Implying that building on the recent short-term successes from the market/border operational-measures undertaken by the current government is going to be the real litmus test on SFIC’s workings. Perhaps the most effective tool that economics has developed in modern day management is that of identifying causation from correlation. Meaning, a problem that econometrics invariably encounters on a regular basis is that a statistical correlation does not necessarily imply causation or the other way round. For example, just because one wore mismatched socks to a job interview and didn’t get the job does not prove the hypothesis that the wardrobe malfunction was what killed your chances.
And naturally one cannot test the hypothesis by rerunning the interview with matched socks, referred to as the ‘fundamental problem of casual inference’. In reality, the key to success in finding the most suitable recipe for a specific economic revival is by basing one’s strategy on the real world outcomes. The beauty is in finding fruitful natural experiments based on similarities; something which requires not just cleverness but a deep understanding of the phenomenon itself. Half-baked initiatives or the ones not based on a long-term sustainable pinning leave room for slippage, because to succeed in today’s global world the attention to the facts is important, since they enable managers to determine where the limit to causation ends and when the need to develop a new correlation starts.
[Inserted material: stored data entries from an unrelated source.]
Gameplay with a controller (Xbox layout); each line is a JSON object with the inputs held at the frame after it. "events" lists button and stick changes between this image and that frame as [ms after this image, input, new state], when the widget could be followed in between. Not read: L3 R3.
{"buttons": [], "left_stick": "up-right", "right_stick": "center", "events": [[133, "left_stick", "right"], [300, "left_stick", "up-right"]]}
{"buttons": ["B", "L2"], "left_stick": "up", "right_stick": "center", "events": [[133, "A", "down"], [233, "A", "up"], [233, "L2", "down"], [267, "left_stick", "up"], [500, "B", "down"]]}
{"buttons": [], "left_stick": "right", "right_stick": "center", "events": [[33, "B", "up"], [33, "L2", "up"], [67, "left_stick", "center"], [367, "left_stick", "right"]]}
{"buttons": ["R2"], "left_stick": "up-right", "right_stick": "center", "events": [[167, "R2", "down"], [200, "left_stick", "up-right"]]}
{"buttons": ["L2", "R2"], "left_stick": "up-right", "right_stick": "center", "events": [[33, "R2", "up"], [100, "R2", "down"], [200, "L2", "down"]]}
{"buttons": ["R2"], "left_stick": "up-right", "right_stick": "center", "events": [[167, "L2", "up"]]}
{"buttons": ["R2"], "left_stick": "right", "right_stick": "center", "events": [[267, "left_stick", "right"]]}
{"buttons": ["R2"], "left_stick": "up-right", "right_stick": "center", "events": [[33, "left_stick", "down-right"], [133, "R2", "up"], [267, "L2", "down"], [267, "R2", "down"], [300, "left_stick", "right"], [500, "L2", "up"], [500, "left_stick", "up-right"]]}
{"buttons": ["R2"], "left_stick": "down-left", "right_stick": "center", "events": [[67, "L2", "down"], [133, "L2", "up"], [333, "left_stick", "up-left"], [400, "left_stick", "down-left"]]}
This is why it is important for the present economic managers to understand that the current successes are merely short-term and while laudable, this success needs to be followed up by comprehensive long-term measures to rebuild the complete underlying structure of the current Pakistani economy. The question though is that is the longevity of the SFIC itself designed in a way that it allows it adequate time to successfully take up such a long-term task!